A partial government shutdown would be “credit negative” for the U.S., Moody’s said Monday, as time was running short to pass a stopgap budget ahead of a key Saturday deadline.
A shutdown “would demonstrate the significant constraints that intensifying political polarization put on fiscal policymaking at a time of declining fiscal strength, driven by widening fiscal deficits and deteriorating debt affordability,” said Moody’s, which has a triple-A rating for the U.S. government.
As MarketWatch has reported, hardline Republicans are brawling with House Speaker Kevin McCarthy over spending, and the California Republican may be forced to cut a deal with Democrats to keep the government open past midnight Saturday.
Some House Republicans are seeking spending targets for the coming fiscal year at levels below those in an agreement McCarthy struck with President Joe Biden in May to raise the debt ceiling.
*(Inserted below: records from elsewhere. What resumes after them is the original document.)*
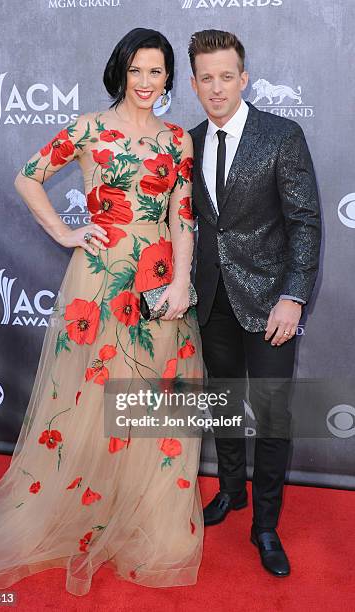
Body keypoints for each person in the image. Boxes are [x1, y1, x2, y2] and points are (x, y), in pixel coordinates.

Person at [0, 28, 204, 596]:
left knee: (153, 398)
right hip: (97, 281)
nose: (147, 82)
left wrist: (181, 282)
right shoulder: (88, 129)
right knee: (90, 395)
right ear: (120, 70)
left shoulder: (178, 141)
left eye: (157, 71)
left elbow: (182, 217)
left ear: (168, 77)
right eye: (137, 70)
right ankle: (80, 509)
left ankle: (146, 519)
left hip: (158, 282)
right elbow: (28, 178)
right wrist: (67, 233)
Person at [188, 30, 321, 577]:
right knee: (222, 402)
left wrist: (293, 297)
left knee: (271, 415)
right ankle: (231, 492)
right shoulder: (188, 140)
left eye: (226, 76)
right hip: (212, 299)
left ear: (243, 79)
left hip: (271, 304)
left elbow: (305, 223)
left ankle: (265, 523)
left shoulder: (281, 135)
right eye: (205, 78)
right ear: (193, 84)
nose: (216, 88)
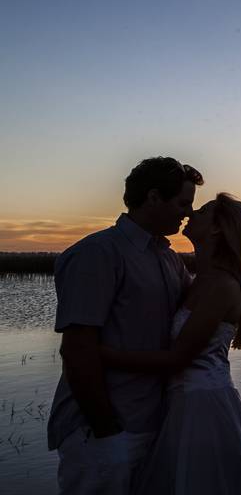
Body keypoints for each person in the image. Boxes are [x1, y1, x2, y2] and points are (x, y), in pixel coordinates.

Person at [100, 193, 241, 495]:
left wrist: (100, 355)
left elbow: (177, 358)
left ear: (216, 229)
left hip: (203, 406)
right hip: (183, 402)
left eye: (204, 210)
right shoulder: (198, 279)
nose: (192, 212)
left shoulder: (221, 285)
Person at [48, 156, 203, 494]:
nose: (188, 212)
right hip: (105, 431)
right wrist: (106, 428)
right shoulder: (97, 254)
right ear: (152, 197)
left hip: (155, 423)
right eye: (182, 203)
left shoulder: (168, 257)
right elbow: (77, 348)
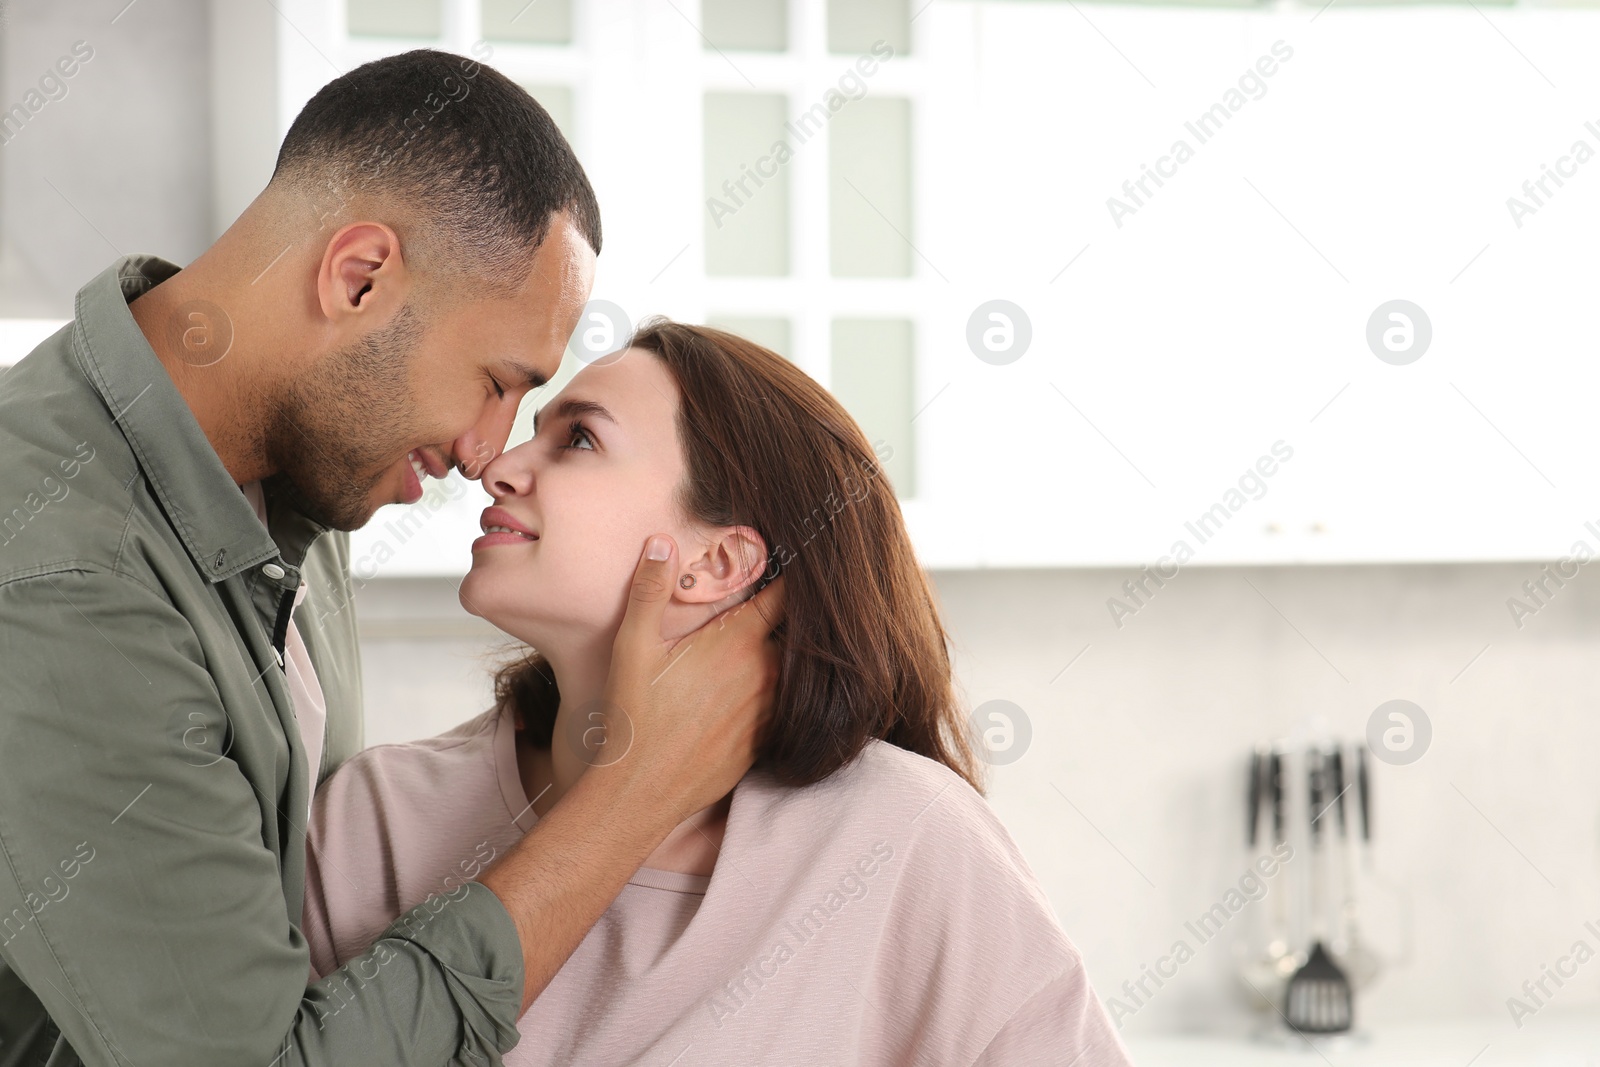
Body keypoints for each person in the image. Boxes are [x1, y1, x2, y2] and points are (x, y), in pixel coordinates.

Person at [0, 52, 781, 1066]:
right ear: (359, 276)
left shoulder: (292, 495)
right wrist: (637, 790)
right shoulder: (59, 573)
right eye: (497, 380)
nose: (486, 451)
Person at [302, 321, 1135, 1065]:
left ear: (715, 565)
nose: (498, 465)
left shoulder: (908, 837)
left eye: (579, 439)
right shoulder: (375, 818)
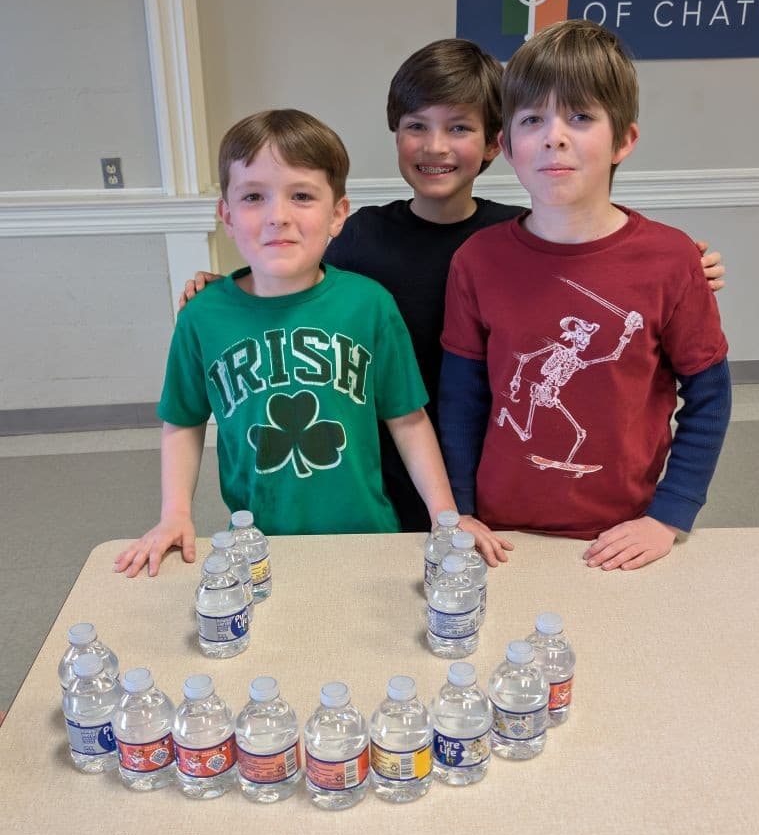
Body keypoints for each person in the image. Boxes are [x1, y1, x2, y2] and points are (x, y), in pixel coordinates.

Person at [179, 40, 725, 545]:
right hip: (380, 472)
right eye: (417, 125)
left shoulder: (520, 236)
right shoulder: (360, 237)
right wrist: (221, 287)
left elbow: (598, 262)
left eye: (459, 128)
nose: (435, 146)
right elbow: (286, 270)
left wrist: (686, 268)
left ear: (494, 144)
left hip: (481, 480)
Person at [113, 109, 500, 578]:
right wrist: (175, 513)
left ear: (338, 214)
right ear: (227, 215)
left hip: (368, 534)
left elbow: (408, 420)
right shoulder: (202, 316)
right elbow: (182, 422)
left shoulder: (369, 304)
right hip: (257, 544)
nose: (279, 216)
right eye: (254, 196)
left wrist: (444, 515)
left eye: (301, 196)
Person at [439, 19, 732, 572]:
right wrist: (460, 510)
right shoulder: (477, 261)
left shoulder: (671, 261)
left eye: (580, 116)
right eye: (532, 119)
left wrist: (669, 515)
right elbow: (462, 400)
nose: (555, 136)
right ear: (505, 146)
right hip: (499, 533)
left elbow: (710, 398)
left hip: (623, 531)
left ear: (624, 139)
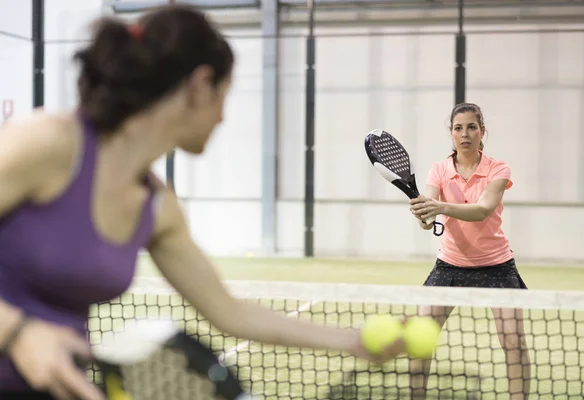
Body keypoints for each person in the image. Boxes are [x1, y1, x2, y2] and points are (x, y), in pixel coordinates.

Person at [0, 6, 404, 400]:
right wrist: (19, 331)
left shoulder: (157, 209)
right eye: (224, 95)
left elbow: (228, 311)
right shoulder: (49, 143)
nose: (223, 117)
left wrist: (352, 341)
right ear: (199, 84)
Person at [408, 103, 531, 400]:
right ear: (451, 133)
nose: (465, 134)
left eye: (471, 127)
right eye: (458, 128)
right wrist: (424, 215)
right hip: (450, 265)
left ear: (482, 131)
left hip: (497, 266)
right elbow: (429, 221)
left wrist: (438, 207)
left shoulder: (498, 169)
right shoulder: (438, 170)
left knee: (513, 340)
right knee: (419, 338)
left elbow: (483, 210)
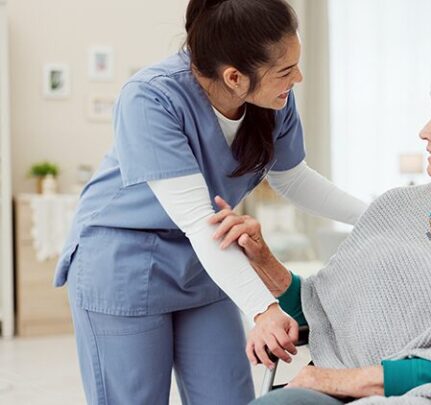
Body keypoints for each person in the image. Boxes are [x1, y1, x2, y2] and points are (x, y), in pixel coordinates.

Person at [53, 1, 366, 403]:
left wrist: (375, 215)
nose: (298, 78)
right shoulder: (150, 98)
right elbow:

The fiscal year begins Sunday, Oct. 1.
If lawmakers don’t act before then, workers’ paychecks and environmental and food inspections would be at risk but the stock market SPX, from a historical perspective, would likely not be.
Moody’s said the economic impact of a shutdown would likely be short-lived, but added, “the longer the shutdown persists, the more negative the potential impact on the broader economy.
“A prolonged shutdown would likely be disruptive both to the U.S. economy and financial markets.”
Lael Brainard, the director of the White House’s National Economic Council, said in a statement: “Today’s statement from Moody’s underscores that a Republican shutdown would be reckless, create completely unnecessary risks for our economy, and lead to disruptions for communities and families across the country. Congress must do its job and keep the government open.”
In August, Fitch Ratings cut its top U.S. credit rating to AA+ from AAA, pointing to “erosion” of governance and the nation’s expected fiscal deterioration over the next three years.